* * *

Мокро. В лужи ночь глядится. Что ни лужа — то провал. Стоит только отступиться — и пропал. Полетишь, как в бездну в небо, мокрый воздух теребя. В ту же самую секунду все забудут про тебя. Прочь — от добрых и свирепых, вверх! — (а кажется — что вниз)… …Ты влетел ступнями в небо и повис.

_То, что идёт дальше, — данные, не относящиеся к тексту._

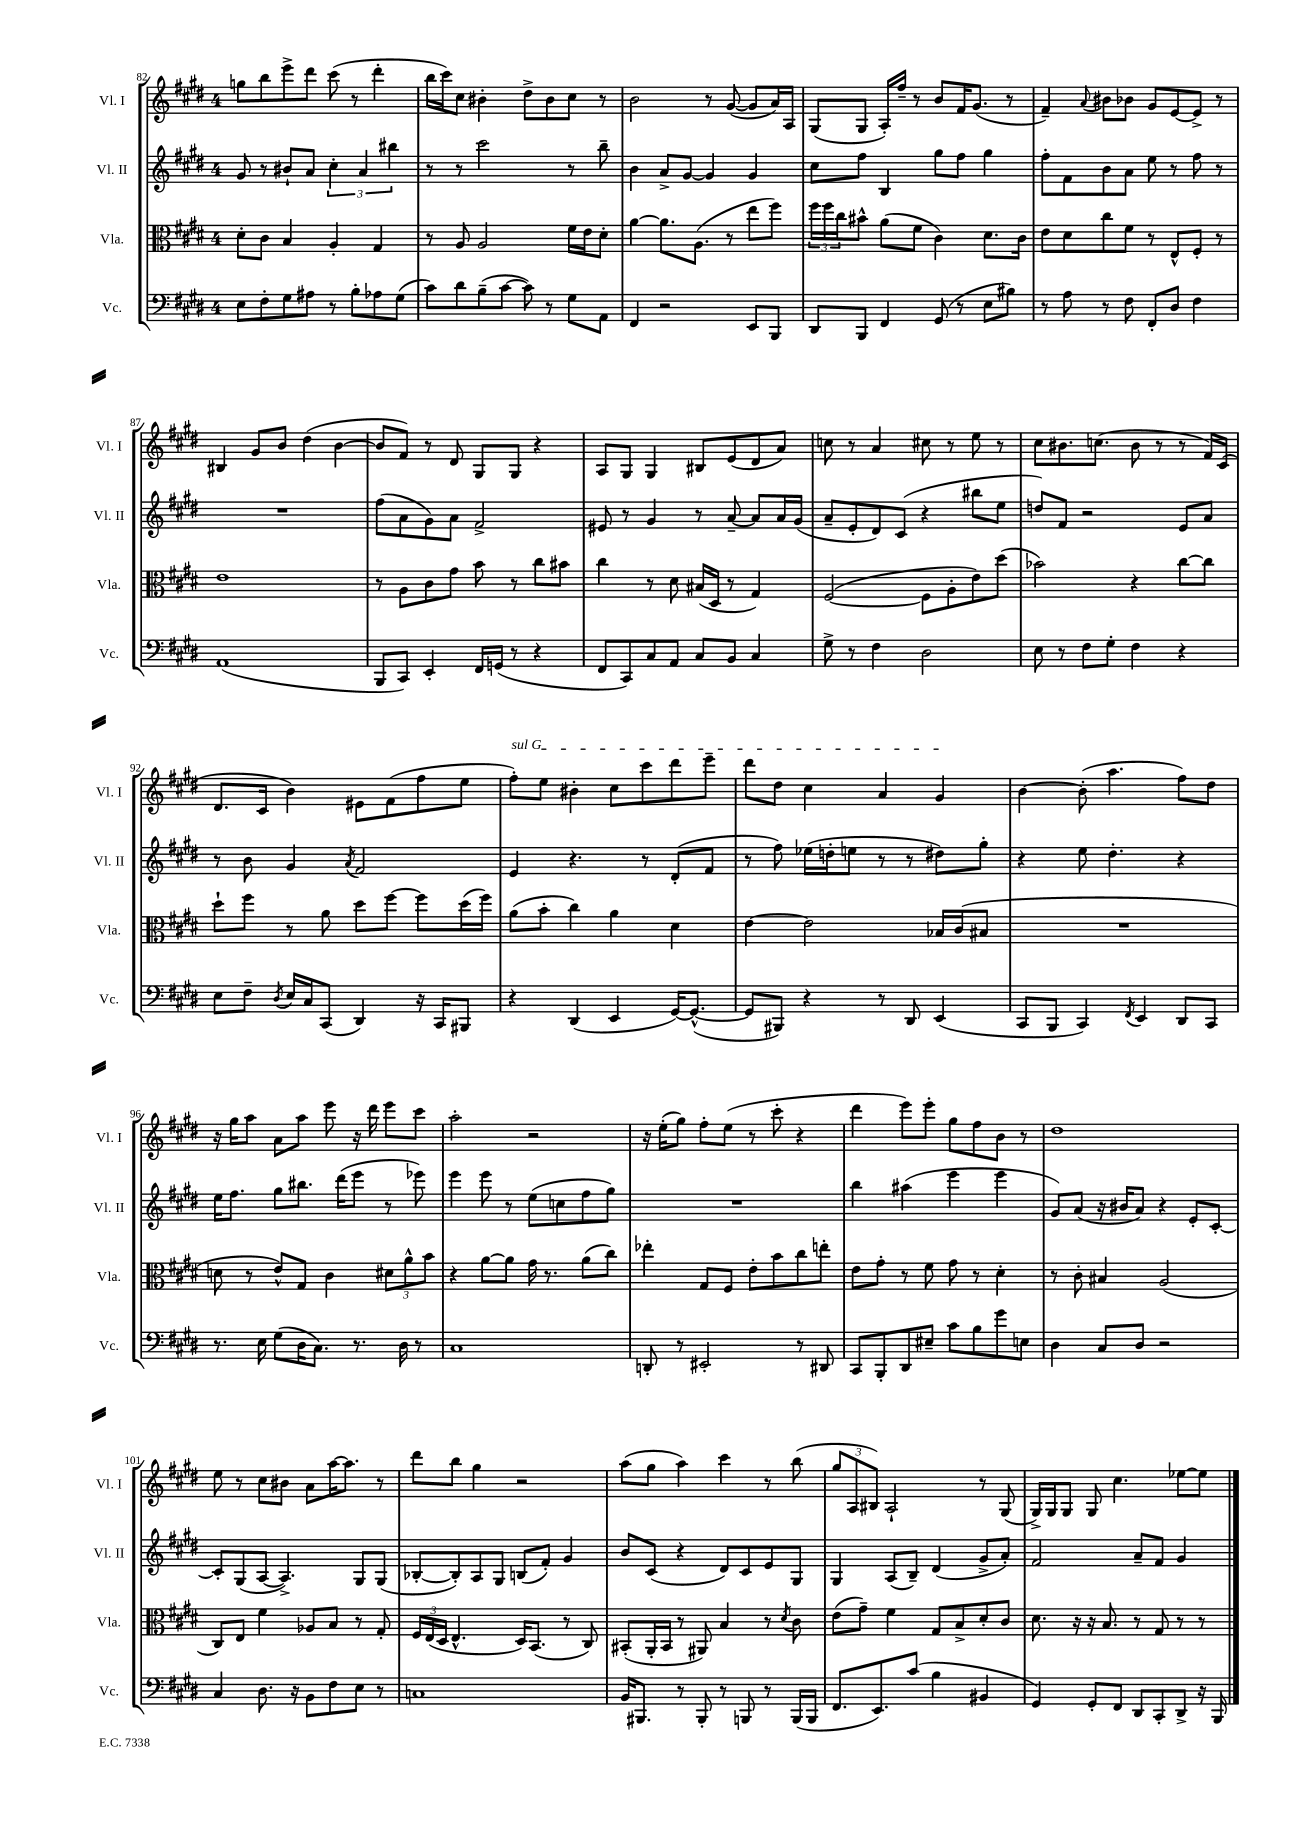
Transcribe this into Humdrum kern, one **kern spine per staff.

**kern	**kern	**kern	**kern
*staff4	*staff3	*staff2	*staff1
*clefF4	*clefC3	*clefG2	*clefG2
*k[f#c#g#d#]	*k[f#c#g#d#]	*k[f#c#g#d#]	*k[f#c#g#d#]
*M4/4	*M4/4	*M4/4	*M4/4
8E	8d#'	8g#	8gg
8F#'	8c#	8r	8bb
8G#	4B	8b#`	8eee^
8A#	.	8a	8ddd#
8r	4A'	6cc#'	(8ccc#
8B'	.	.	8r
.	.	6a	.
8A-	4G#	.	4ddd#'
.	.	6bb#	.
(8G#	.	.	.
=	=	=	=
8c#)	8r	8r	16bb
.	.	.	16ccc#)
8d#	8A	8r	8cc#
(8B~	2A	2ccc#	4b#'
[8c#	.	.	.
8c#])	.	.	8dd#^
8r	.	.	8b#
8G#	16f#	8r	8cc#
.	16e	.	.
8AA	8d#'	8bb~	8r
=	=	=	=
4FF#	[4a	4b	2b
2r	8.a]	8a^	.
.	.	[8g#	.
.	(8.A	.	.
.	.	4g#]	8r
.	8r	.	([8g#
8EE	8ee	4g#	8g#]
8BBB	8ff#)	.	16a)
.	.	.	16A
=	=	=	=
8DD#	24ff#	8cc#	(8G#
.	24ff#	.	.
.	24cc#	.	.
8BBB	8b#^^	8ff#	8G#
4FF#	(8a	4B	16A')
.	.	.	16ff#~
.	8f#	.	8r
(8GG#	4c#)	8gg#	8b
8r	.	8ff#	16f#
.	.	.	(8.g#
8E	8.d#	4gg#	.
8B#)	.	.	8r
.	16c#	.	.
=	=	=	=
8r	8e	8ff#'	4f#~)
8A	8d#	8f#	.
.	.	.	8qqa
8r	8cc#	8b	8b#
8F#	8f#	8a	8b-
8FF#'	8r	8ee	8g#
8D#	8E^^	8r	[8e
4F#	8F#'	8ff#	8e^]
.	8r	8r	8r
=	=	=	=
(1AA	1e	1r	4B#
.	.	.	8g#
.	.	.	8b
.	.	.	(4dd#
.	.	.	[4b
=	=	=	=
8BBB	8r	(8ff#	8b]
8CC#)	8A	8a	8f#)
4EE'	8c#	8g#)	8r
.	8g#	8a	8d#
16FF#	8b	2f#^	8G#
(16GG	.	.	.
8r	8r	.	8G#
4r	8cc#	.	4r
.	8b#	.	.
=	=	=	=
8FF#	4cc#	8e#	8A
8CC#)	.	8r	8G#
8C#	8r	4g#	4G#
8AA	8d#	.	.
8C#	(16B#	8r	8B#
.	16D#	.	.
8BB	8r	[8a~	(8e
4C#	4G#)	8a]	8d#
.	.	16a	8a)
.	.	(16g#	.
=	=	=	=
8G#^	([2F#	8a~	8cc
8r	.	8e'	8r
4F#	.	8d#)	4a
.	.	(8c#	.
2D#	8F#]	4r	8cc#
.	8A'	.	8r
.	8e)	8bb#	8ee
.	(8dd#	8ee	8r
=	=	=	=
8E	2b-)	8dd)	8cc#
8r	.	8f#	8.b#
8F#	.	2r	.
.	.	.	(8.cc
8G#'	.	.	.
4F#	4r	.	8b#
.	.	.	8r
4r	[8cc#	8e	8r
.	8cc#]	8a	16f#)
.	.	.	(16c#
=	=	=	=
8E	8dd#`	8r	8.d#
8F#~	8ff#	8b	.
.	.	.	16c#
8qD#	.	.	.
16E	8r	4g#	4b)
16C#	.	.	.
(8CC#	8a	.	.
.	.	8qa	.
4DD#)	8dd#	2f#	8e#
.	[8ff#	.	(8f#
16r	8ff#]	.	8ff#
16CC#	.	.	.
8BBB#	(16dd#	.	8ee
.	16ff#)	.	.
=	=	=	=
4r	(8a	4e	8ff#')
.	8b'	.	8ee
(4DD#	4cc#)	4.r	4b#'
4EE	4a	.	8cc#
.	.	8r	8ccc#
[16GG#)	4d#	(8d#'	8ddd#
(8.GG#^^_	.	.	.
.	.	8f#	8eee~
=	=	=	=
8GG#]	[4e	8r	8ddd#
8BBB#)	.	8ff#)	8dd#
4r	2e]	(16ee-	4cc#
.	.	16dd'	.
.	.	8ee	.
8r	.	8r	4a
8DD#	.	8r	.
(4EE	16B-	8dd#)	4g#
.	(16c#	.	.
.	8B#	8gg#'	.
=	=	=	=
8CC#	1r	4r	[4b
8BBB	.	.	.
4CC#)	.	8ee	(8b']
.	.	4.dd#'	4.aa
8qFF#	.	.	.
4EE	.	.	.
8DD#	.	4r	8ff#)
8CC#	.	.	8dd#
=	=	=	=
8.r	8d	16ee	16r
.	.	8.ff#	16gg#
.	8r	.	8aa
16E	.	.	.
(8G#	8e^^)	8gg#	8a
16D#	8G#	8.bb#	8aa
8.C#)	.	.	.
.	4c#	.	8eee
.	.	(16ddd#	.
8.r	.	8eee	16r
.	.	.	16ddd#
.	12d#	8r	8eee
16D#	.	.	.
.	12a^^	.	.
8r	.	8eee-)	8ccc#
.	12b	.	.
=	=	=	=
1C#	4r	4eee	2aa'
.	[8a	8eee	.
.	8a]	8r	.
.	16g#	(8ee	2r
.	8.r	.	.
.	.	8cc	.
.	(8a	8ff#	.
.	8cc#)	8gg#)	.
=	=	=	=
8DD'	4ee-'	1r	16r
.	.	.	(16ee'
8r	.	.	8gg#)
2EE#'	8G#	.	8ff#'
.	8F#	.	(8ee
.	8e'	.	8r
.	8b	.	8ccc#'
8r	8cc#	.	4r
8DD#	8ee'	.	.
=	=	=	=
8CC#	8e	4bb	4ddd#
8BBB'	8g#'	.	.
8DD#	8r	(4aa#	8eee)
8E#~	8f#	.	8eee'
8c#	8g#	4eee	8gg#
8B	8r	.	8ff#
8g#	4d#'	4eee	8b
8E	.	.	8r
=	=	=	=
4D#	8r	8g#)	1dd#
.	8c#'	(8a	.
8C#	4B#	16r	.
.	.	16b#	.
8D#	.	8a)	.
2r	(2A	4r	.
.	.	8e'	.
.	.	[8c#'	.
=	=	=	=
4C#	8C#)	8c#']	8ee
.	8E	(8G#	8r
8.D#	4f#	[8A	8cc#
.	.	4.A^])	8b#
16r	.	.	.
8BB	8A-	.	8a
8F#	8B	.	[16aa
.	.	.	8.aa]
8E	8r	8G#	.
8r	8G#'	(8G#	8r
=	=	=	=
1C	24F#	[8B-'	8ddd#
.	(24E	.	.
.	24D#	.	.
.	4.E^^	8B-'])	8bb
.	.	8A	4gg#
.	.	8G#	.
.	16D#)	(8B	2r
.	(8.BB	.	.
.	.	8f#')	.
.	8r	4g#	.
.	8C#)	.	.
=	=	=	=
16BB	(8BB#'	8b	(8aa
8.BBB#	.	.	.
.	16AA'	(8c#	8gg#
.	16BB#	.	.
8r	8r	4r	4aa)
8BBB#'	8AA#)	.	.
8r	4B	8d#)	4ccc#
8BBB	.	8c#	.
8r	8r	8e	8r
.	8qd#	.	.
(16BBB	8c#	8G#	(8bb
16BBB	.	.	.
=	=	=	=
8.FF#	(8e	4G#	12gg#
.	.	.	12A
.	8g#~)	.	.
.	.	.	12B#)
8.EE)	.	.	.
.	4f#	(8A	2A`
(8c#	.	8B~)	.
4B	8G#	(4d#	.
.	8B^	.	.
4BB#	8d#'	8g#^	8r
.	8c#	8a')	(8G#
=	=	=	=
4GG#)	8.d#	2f#	16G#^)
.	.	.	16G#
.	.	.	8G#
.	16r	.	.
8GG#'	16r	.	8G#
.	8.B	.	.
8FF#	.	.	4.cc#
8DD#	8r	8a~	.
8CC#'	8G#	8f#	.
8DD#^	8r	4g#	[8ee-
16r	8r	.	8ee-]
16BBB	.	.	.
==	==	==	==
*-	*-	*-	*-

И тем, кто теперь от тебя отдален, по черной земле бредет, уже занимается новый огонь, и светит он, и не жжет. И может — навек, а может — на час, для всех ли, для одного ль, пробьется сквозь темень хотя бы раз этот ночной огонь. И, может быть, кто-то, ступив на луч, удержит себя на нем. И выпадет если кому этот путь, он станет и сам огнем.

* * *

От усталости можно простить, можно даже любить от усталости. Ветерок облака шевелит — тоже, может быть, просто из жалости. Облака не плывут в Колыму, не плывут облака и в Америку. Я глаза к облакам подыму, и вы знаете, вы поверите! — словно кто-то зубами сверкнет — что внизу ему, ясному, нравится?! С края облако он отогнет, свесив голову, улыбается… Вот ладонь его ляжет на грудь, вот меня он окликнет по имени, и окрепнет протянутый луч — не зови меня, ах, не зови меня… Брызнут слезы — он глянет в глаза и к ногам мне положит ладонь свою… Ну нельзя же, я знаю — нельзя! — и стою уже, над землей стою и не падаю.